Maybe today he could think of a good icebreaker, like, “Nice weather we’re having.”
Mathis glanced out the window. It looked like God sneezed on the city today, leaving a wet low-lying fog that had embraced and sealed in one of the malodorous assaults Modesto was known to offer. You could never tell what fragrance would greet you on any given day. Some days the air reeked of maple syrup. The next day the town would be drenched in a perfume of dairy farm manure. Today was a dung day and Mathis was pretty sure that initiating a chat about the nice weather on a day that God’s sneeze smelled like cow shit would not elicit a very long conversation—or a dinner date.
Who was he kidding, anyway? He was a standard-issue copper, with a regulation, collar-length haircut, a mustache trimmed to the edge of his mouth, and a body nourished on a widower’s diet of beer, barbecue and half-off Happy Hours. What was he doing considering making small talk with a hot waitress?

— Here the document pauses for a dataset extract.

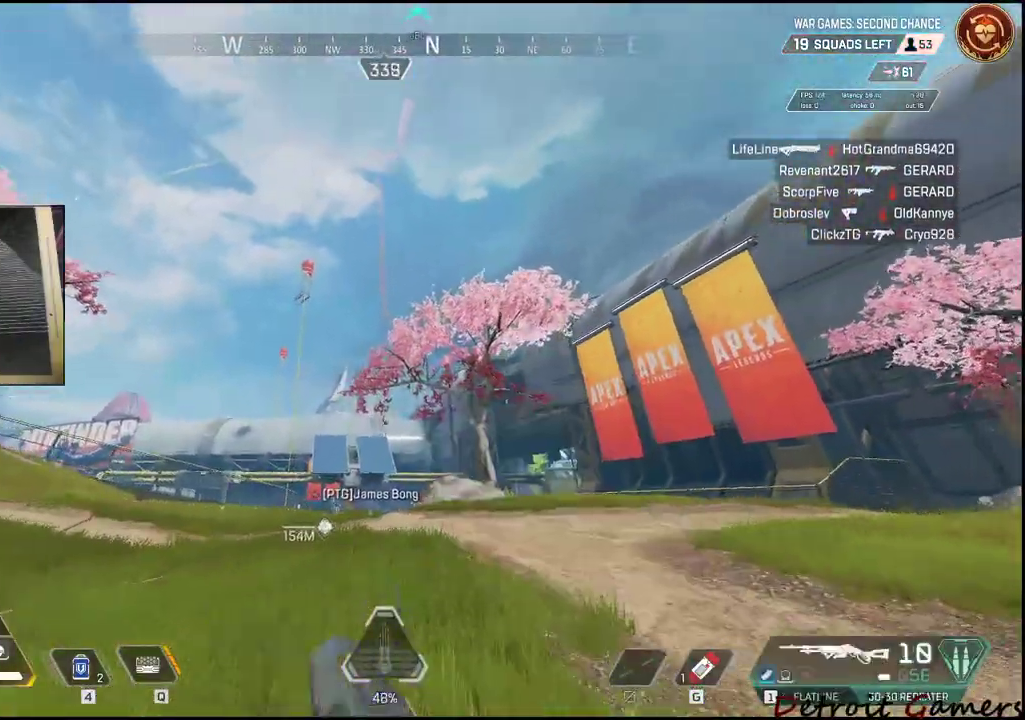
{"keys": ["shift", "w"], "mouse": [], "events": [[50, "3", "down"], [184, "3", "up"]]}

“Maybe I’ll just pay her a nice compliment,”
he thought to himself as she strolled toward him, bringing him his check. He looked up at her as she approached, praying his tongue wouldn’t tie on him. Just as she arrived at his table, and as he opened his mouth to say the perfect something that was going to sweep her off her feet, his cell phone rang.
“Are you freakin’ kidding me,” he said out loud—not the compliment he was hoping for.
Sabine laughed. “They are annoying, little fuckers, aren’t they?”
Mathis was stunned. She just said “fuckers.” And he may have just fallen completely in love.
The annoying, little fucker kept ringing.
“You gonna answer that, sweetheart? Or at least silence the damn thing?”
“Sorry,” he stammered as he flipped the little fucker open. “Mathis.”
“Mathis?”
“Yeah, that’s what I said.” He rolled his eyes at Sabine, knowing she’d understand.
She smiled and placed his check on the table. “I’ll pick this up in a bit,” she silently mouthed to him, with the most perfect lips he ever laid eyes on. Then she winked and moved on to the next table.